Tenue pénitentiaire : la discipline reprend ses droits sur les réseaux
Une note du commandement rappelle aux jeunes agents que l'uniforme ne se prête pas aux selfies.
Le Commandement en chef de la Sécurité pénitentiaire a rappelé, début juillet, une règle simple mais souvent oubliée : la tenue militaire ne s'expose pas sur les réseaux sociaux au gré des envies personnelles. Une mise au point qui vise en particulier les agents de la promotion 2025, encore imprégnés des réflexes de la vie civile plus que de ceux de la discipline en uniforme.

Dans une note datée du 9 juillet 2026, le commandement a fixé le cadre : le port de la tenue militaire au sein de la sécurité pénitentiaire obéit à des règles précises, qui n'ont rien d'accessoire. Photographier son uniforme pour l'exposer sur un réseau social, geste devenu presque banal à l'ère du smartphone, y est présenté comme une pratique incompatible avec les exigences du métier.
Une tenue, pas un accessoire
Dans les corps en uniforme, qu'ils soient militaires, policiers ou pénitentiaires, l'habit n'est jamais un simple vêtement. Il porte un grade, une fonction, une autorité que l'État délègue à celui qui le revêt. Le laisser circuler sur des publications personnelles, hors de tout contrôle, expose l'institution elle-même : usurpation possible, image détournée, contexte mal maîtrisé.
C'est tout l'enjeu de ce rappel : préserver la solennité de la fonction et éviter que des images sorties de leur contexte ne viennent ternir la crédibilité d'un corps dont la mission — la garde et la sécurité des établissements pénitentiaires — exige rigueur et discrétion.
Pourquoi cibler la promotion 2025
Le rappel s'adresse spécifiquement aux agents récemment intégrés. Rien d'étonnant à cela : c'est au moment de l'entrée en fonction que les habitudes se prennent, bonnes ou mauvaises. Une jeune recrue qui découvre l'uniforme pour la première fois peut être tentée d'en faire un objet de fierté à partager, sans mesurer que cette fierté doit désormais s'exprimer dans le cadre du service, non sur un fil d'actualité.
En fixant la règle dès l'entrée dans le métier, le commandement cherche à ancrer une culture professionnelle plutôt qu'à sanctionner après coup.

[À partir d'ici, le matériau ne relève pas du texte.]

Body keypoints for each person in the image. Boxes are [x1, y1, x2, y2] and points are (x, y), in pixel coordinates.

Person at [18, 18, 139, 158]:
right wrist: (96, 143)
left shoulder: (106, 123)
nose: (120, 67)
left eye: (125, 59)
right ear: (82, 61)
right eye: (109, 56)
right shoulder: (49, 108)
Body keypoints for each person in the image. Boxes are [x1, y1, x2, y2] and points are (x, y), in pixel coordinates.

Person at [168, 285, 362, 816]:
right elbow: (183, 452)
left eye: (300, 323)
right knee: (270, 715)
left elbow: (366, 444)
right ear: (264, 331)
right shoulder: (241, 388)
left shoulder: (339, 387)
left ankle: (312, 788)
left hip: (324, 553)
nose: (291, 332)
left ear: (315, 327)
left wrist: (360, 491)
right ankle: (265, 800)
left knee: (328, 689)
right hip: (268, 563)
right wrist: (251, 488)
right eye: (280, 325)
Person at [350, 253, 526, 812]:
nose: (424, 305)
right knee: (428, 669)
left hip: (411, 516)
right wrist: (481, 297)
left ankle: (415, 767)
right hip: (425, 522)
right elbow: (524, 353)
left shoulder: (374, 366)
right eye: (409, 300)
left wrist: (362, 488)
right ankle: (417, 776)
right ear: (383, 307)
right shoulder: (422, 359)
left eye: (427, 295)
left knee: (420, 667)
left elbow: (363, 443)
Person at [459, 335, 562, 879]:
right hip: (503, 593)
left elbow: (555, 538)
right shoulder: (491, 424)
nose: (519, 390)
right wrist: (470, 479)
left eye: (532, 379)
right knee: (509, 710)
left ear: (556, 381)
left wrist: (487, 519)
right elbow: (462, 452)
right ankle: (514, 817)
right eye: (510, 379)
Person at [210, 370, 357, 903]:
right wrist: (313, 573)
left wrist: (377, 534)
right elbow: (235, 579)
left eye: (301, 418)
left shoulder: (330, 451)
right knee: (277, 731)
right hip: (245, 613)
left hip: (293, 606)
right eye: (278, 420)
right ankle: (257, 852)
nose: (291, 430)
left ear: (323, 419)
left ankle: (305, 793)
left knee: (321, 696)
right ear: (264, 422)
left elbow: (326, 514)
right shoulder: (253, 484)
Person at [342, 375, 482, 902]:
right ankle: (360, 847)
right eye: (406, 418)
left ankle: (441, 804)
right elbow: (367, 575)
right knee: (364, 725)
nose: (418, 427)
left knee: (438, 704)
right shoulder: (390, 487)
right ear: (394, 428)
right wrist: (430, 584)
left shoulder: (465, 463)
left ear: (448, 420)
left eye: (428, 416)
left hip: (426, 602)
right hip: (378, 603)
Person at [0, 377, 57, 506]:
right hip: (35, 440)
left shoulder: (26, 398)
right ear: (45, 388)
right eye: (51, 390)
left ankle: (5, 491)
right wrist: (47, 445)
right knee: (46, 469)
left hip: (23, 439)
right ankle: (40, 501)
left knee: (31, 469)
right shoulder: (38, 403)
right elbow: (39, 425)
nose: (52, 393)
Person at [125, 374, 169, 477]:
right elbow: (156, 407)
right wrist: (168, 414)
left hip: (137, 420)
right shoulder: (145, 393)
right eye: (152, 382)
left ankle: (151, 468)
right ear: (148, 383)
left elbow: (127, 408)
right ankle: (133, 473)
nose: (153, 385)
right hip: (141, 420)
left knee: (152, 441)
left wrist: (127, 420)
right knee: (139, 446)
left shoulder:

Une pédagogie de la discipline qui vaut mieux qu'une répression tardive.
Ce que cela change concrètement
Pour les familles et les proches des agents, la consigne est claire : les photos souvenirs en tenue, pour marquer une sortie de promotion ou une affectation, devront désormais respecter un cadre défini par l'institution elle-même, et non plus la seule initiative individuelle.
Pour le grand public, ce rappel dit aussi quelque chose de plus large : à l'heure où chaque geste peut devenir contenu numérique, les administrations publiques gabonaises commencent à se doter de règles claires sur l'usage des réseaux sociaux par leurs agents. Une évolution logique, à mesure que le smartphone s'impose dans tous les métiers, y compris les plus régaliens.
Reste à voir comment cette note sera appliquée sur le terrain, et si d'autres corps en uniforme suivront le même chemin de clarification. L'enjeu, au fond, dépasse la simple question du selfie : il touche à la manière dont l'État entend préserver l'autorité et la dignité de ses institutions dans l'espace numérique.